Tehnical documentation

Architecture

This integration uses a Producer/Consumer pattern for asynchronous processing of the input file.

Input

The input for this integration is a file uploaded in Nuxeo. If the file is not in PDF format, it is converted to a PDF using the registered converters, a process called Blob Conversion.

Processes

The architecture consists of the following core concepts:

  1. Blob Conversion: This operation converts non-PDF files to the PDF format using registered converters.
  2. Nuxeo Stream (Bulk Actions): A Nuxeo Bulk Action processes text chunks and assembles the summary asynchronously. It involves:
    • SummaryServiceImpl.summaryProducer(): This function converts the document to PDF (if not already), splits text into pages, and produces records.
    • PageSummaryComputation: This component calls the OpenAI summary endpoint for each text chunk and saves the result to a Key-Value Store (KVS).
    • SummaryDoneComputation: This function saves the merged summary from the KVS of all pages in the correct order once all consumers are done.
  3. Event Listeners:
    • SummaryListener: This listener gets notified as soon as a document is created or modified. If the main blob is dirty, it fires an “extractSummaryEvent” event.
    • BulkSummarizeListener: This listener catches the “extractSummaryEvent”, converts the blob to a PDF, and splits the document into pages (producer role). It is configured to run in a dedicated queue named “bulkSummarizeListener”.

Output

The output is a Nuxeo document with the merged summary of all PDF pages. A facet, “SummaryFacet”, is dynamically added to all documents that can be summarized. The summary is saved on the document in a new property: “summary:summary”.

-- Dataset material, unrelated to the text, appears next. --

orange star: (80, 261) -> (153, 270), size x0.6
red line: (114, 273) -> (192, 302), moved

Additionally, the following properties are set:

  • “summary:lastComputed”: The last date the summary was computed.
  • “summary:status”: Indicates the status of the summary generation – DONE if successful, ERROR if not.

Configuration

Follow the steps below to configure the integration:

  1. Add the OpenAI API token in nuxeo.conf as openai.token:<api-token>.
  2. The default configurations include:
summary.extraction.openai.url=https://api.openai.com/v1/completions
summary.extraction.openai.model=text-davinci-003
summary.extraction.openai.temperature=0.3
summary.extraction.openai.max-tokens=200
summary.extraction.openai.top-p=1
summary.extraction.openai.presence-penalty=0
maretha.summary.maxRetries=10
feature.summary.auto.generation.enabled=true
summary.extraction.enable.mime-types=text/plain,application/pdf,application/msword,application/vnd.openxmlformats-officedocument.wordprocessingml.document
  1. Enable or disable generating the summary automatically at document creation by setting feature.summary.auto.generation.enabled to true or false.

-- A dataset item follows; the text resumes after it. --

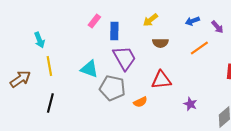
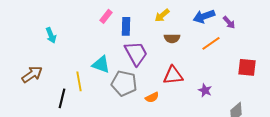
blue arrow: (192, 21) -> (204, 16), size x1.5
yellow line: (49, 66) -> (79, 81), moved
purple star: (190, 104) -> (205, 90), moved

The system supports the following mime-types: text/plain, application/pdf, application/msword, application/vnd.openxmlformats-officedocument.wordprocessingml.document.

Concurrency and retry policies are configured in summary-stream-contrib.xml. By default, maxRetries is set to 10, with Nuxeo attempting a retry every 10 seconds. However, this value can be modified as required.